• PROBLEM: Only the lines from the beginning of the data below through the line containing "de colaboraciones en el semanario gráfico" belong in the response, each copied exactly.

• ENTRIES PROVIDED:
========

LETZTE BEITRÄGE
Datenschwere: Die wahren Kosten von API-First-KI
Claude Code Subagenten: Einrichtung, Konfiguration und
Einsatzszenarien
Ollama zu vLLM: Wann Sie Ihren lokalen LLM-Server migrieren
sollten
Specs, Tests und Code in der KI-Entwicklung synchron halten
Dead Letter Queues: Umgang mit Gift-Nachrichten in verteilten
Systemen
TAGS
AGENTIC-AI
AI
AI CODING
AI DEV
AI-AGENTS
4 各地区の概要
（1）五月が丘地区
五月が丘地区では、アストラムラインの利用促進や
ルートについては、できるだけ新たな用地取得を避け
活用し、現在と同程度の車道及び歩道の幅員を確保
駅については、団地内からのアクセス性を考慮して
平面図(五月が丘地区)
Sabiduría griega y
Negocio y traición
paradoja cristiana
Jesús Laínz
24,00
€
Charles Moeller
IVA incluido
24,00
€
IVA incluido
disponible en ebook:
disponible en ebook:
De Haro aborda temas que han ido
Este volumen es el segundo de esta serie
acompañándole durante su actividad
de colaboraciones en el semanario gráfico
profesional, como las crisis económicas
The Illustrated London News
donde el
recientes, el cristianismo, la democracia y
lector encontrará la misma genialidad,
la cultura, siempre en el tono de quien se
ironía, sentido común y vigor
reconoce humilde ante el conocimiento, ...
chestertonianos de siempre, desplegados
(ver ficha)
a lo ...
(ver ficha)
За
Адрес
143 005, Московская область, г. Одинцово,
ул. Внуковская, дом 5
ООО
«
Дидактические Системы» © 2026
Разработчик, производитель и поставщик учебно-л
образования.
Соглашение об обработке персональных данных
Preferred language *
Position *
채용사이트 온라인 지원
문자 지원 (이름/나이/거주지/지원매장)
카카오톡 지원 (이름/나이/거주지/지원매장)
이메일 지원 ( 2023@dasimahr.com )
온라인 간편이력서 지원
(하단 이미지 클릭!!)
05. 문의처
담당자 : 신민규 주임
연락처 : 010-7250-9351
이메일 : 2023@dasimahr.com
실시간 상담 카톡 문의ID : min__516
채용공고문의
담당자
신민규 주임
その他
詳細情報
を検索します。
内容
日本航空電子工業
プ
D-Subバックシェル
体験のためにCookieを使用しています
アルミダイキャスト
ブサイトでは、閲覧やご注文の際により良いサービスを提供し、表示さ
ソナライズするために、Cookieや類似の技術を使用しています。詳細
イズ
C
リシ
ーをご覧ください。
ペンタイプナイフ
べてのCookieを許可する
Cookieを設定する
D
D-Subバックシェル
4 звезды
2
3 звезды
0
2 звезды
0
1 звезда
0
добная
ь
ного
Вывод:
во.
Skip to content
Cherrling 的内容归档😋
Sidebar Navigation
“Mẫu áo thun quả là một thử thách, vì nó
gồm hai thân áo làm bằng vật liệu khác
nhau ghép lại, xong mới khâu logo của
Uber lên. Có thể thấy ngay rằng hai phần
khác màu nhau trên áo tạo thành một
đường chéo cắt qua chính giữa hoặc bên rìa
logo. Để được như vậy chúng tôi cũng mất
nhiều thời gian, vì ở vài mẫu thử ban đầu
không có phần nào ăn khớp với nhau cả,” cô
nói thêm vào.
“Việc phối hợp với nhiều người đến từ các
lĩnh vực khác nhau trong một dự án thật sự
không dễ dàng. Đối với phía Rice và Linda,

========

• WRITTEN ANSWER:
LETZTE BEITRÄGE
Datenschwere: Die wahren Kosten von API-First-KI
Claude Code Subagenten: Einrichtung, Konfiguration und
Einsatzszenarien
Ollama zu vLLM: Wann Sie Ihren lokalen LLM-Server migrieren
sollten
Specs, Tests und Code in der KI-Entwicklung synchron halten
Dead Letter Queues: Umgang mit Gift-Nachrichten in verteilten
Systemen
TAGS
AGENTIC-AI
AI
AI CODING
AI DEV
AI-AGENTS
4 各地区の概要
（1）五月が丘地区
五月が丘地区では、アストラムラインの利用促進や
ルートについては、できるだけ新たな用地取得を避け
活用し、現在と同程度の車道及び歩道の幅員を確保
駅については、団地内からのアクセス性を考慮して
平面図(五月が丘地区)
Sabiduría griega y
Negocio y traición
paradoja cristiana
Jesús Laínz
24,00
€
Charles Moeller
IVA incluido
24,00
€
IVA incluido
disponible en ebook:
disponible en ebook:
De Haro aborda temas que han ido
Este volumen es el segundo de esta serie
acompañándole durante su actividad
de colaboraciones en el semanario gráfico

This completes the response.